## Task details
Return each line of the listing that contains the string "leur".

—————

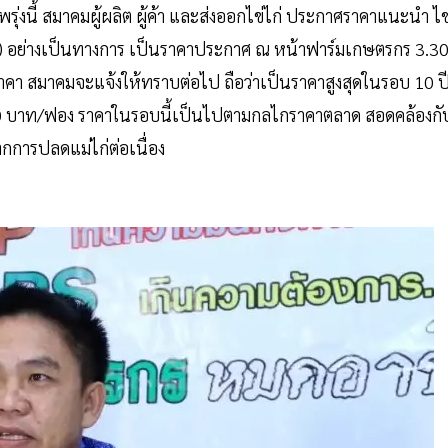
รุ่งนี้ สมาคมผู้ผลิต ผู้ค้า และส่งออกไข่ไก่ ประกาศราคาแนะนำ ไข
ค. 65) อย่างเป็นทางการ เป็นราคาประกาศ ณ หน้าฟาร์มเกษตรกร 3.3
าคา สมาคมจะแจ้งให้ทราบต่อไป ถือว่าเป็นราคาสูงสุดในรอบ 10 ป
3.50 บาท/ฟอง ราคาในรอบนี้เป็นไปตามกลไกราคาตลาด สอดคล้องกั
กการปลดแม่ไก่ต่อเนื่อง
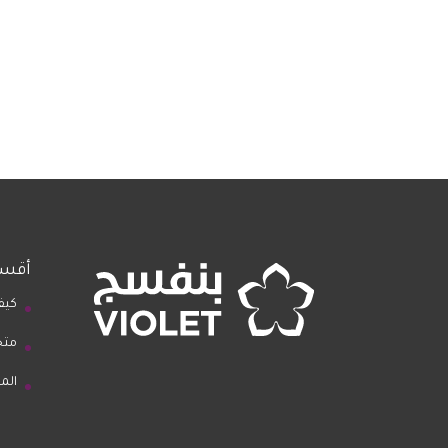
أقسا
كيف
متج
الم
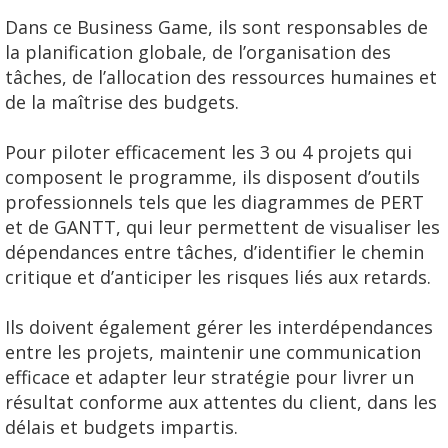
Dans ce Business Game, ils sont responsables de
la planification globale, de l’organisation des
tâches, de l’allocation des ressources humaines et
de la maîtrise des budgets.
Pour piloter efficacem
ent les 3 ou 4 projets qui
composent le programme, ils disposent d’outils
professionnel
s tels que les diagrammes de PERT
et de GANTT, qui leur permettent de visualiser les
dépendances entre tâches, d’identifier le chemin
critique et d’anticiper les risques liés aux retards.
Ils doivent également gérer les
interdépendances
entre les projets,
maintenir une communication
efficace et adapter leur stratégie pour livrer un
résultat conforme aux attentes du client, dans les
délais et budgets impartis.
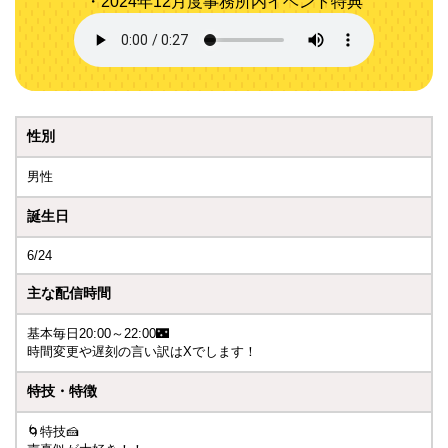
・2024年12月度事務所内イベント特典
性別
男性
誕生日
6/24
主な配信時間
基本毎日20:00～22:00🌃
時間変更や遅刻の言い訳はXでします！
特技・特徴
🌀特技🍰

—————

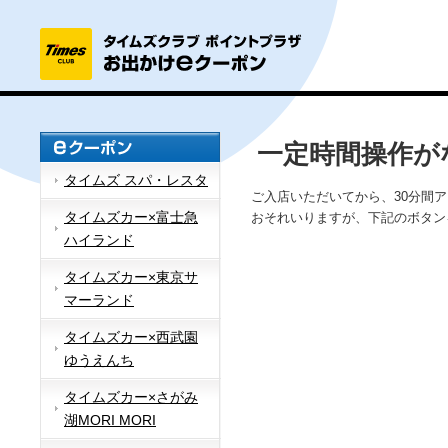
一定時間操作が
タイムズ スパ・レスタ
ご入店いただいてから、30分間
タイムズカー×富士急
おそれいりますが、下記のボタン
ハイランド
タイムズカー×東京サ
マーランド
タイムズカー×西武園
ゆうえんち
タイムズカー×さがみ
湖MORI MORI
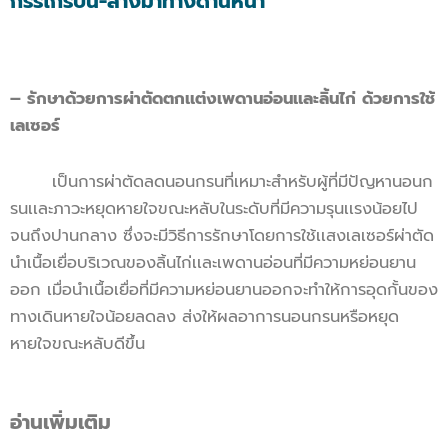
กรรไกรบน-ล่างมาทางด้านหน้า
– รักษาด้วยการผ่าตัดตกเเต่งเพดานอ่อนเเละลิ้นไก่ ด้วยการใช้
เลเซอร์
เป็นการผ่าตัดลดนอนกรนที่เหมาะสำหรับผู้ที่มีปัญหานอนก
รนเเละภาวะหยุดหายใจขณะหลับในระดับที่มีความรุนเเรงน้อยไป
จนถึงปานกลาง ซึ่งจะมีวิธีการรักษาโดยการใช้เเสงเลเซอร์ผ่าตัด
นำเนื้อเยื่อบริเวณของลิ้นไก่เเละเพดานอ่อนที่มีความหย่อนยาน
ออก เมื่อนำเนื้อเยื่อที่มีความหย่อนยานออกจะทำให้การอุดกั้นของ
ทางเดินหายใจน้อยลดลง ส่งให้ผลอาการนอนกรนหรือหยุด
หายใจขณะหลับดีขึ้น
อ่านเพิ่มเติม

—————

## Solution for this problem
et de GANTT, qui leur permettent de visualiser les
efficace et adapter leur stratégie pour livrer un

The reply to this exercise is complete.